— What to do —
Your answer must be an exact transcription of the lines from the line with "thumb tip: (320, 103)" through the final line of the data.
─── Provided entries
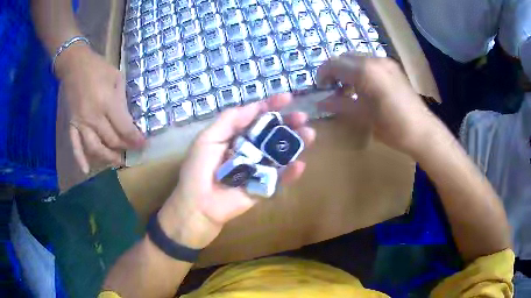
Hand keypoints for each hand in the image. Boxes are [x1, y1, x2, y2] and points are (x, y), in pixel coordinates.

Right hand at [55, 44, 145, 172]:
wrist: (74, 64)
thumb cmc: (98, 68)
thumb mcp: (117, 78)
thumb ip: (122, 100)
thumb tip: (129, 120)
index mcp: (107, 102)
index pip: (124, 128)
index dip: (136, 139)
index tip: (144, 145)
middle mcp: (93, 117)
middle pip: (111, 140)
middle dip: (125, 148)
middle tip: (133, 151)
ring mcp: (80, 123)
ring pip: (95, 148)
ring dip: (107, 158)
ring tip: (118, 162)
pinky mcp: (71, 125)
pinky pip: (75, 145)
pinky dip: (80, 159)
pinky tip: (86, 171)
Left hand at [157, 94, 315, 248]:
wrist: (197, 206)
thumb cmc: (198, 170)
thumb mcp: (208, 139)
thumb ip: (229, 121)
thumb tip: (254, 106)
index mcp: (234, 136)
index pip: (255, 117)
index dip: (270, 106)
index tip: (287, 98)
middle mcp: (248, 150)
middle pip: (271, 134)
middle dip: (287, 123)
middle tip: (302, 117)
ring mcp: (257, 169)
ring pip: (279, 154)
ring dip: (295, 144)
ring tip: (309, 135)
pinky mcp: (262, 188)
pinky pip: (279, 179)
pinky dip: (290, 173)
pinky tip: (300, 165)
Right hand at [316, 52, 437, 154]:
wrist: (422, 130)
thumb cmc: (392, 126)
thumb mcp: (363, 116)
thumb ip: (339, 105)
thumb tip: (320, 103)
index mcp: (365, 71)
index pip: (333, 64)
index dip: (322, 75)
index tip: (320, 89)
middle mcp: (374, 60)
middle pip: (344, 57)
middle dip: (334, 71)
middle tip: (332, 90)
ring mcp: (385, 62)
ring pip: (357, 58)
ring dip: (347, 70)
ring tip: (348, 90)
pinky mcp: (393, 67)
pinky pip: (370, 62)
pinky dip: (360, 70)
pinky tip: (364, 88)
──────
— Finished exercise —
thumb tip: (320, 103)
index mcp: (365, 71)
index pip: (333, 64)
index dip: (322, 75)
index tip: (320, 89)
middle mcp: (374, 60)
middle pip: (344, 57)
middle dip: (334, 71)
middle tip: (332, 90)
ring mcp: (385, 62)
ring pip: (357, 58)
ring dip: (347, 70)
ring tip: (348, 90)
pinky mcp: (393, 67)
pinky pip: (370, 62)
pinky dip: (360, 70)
pinky tip: (364, 88)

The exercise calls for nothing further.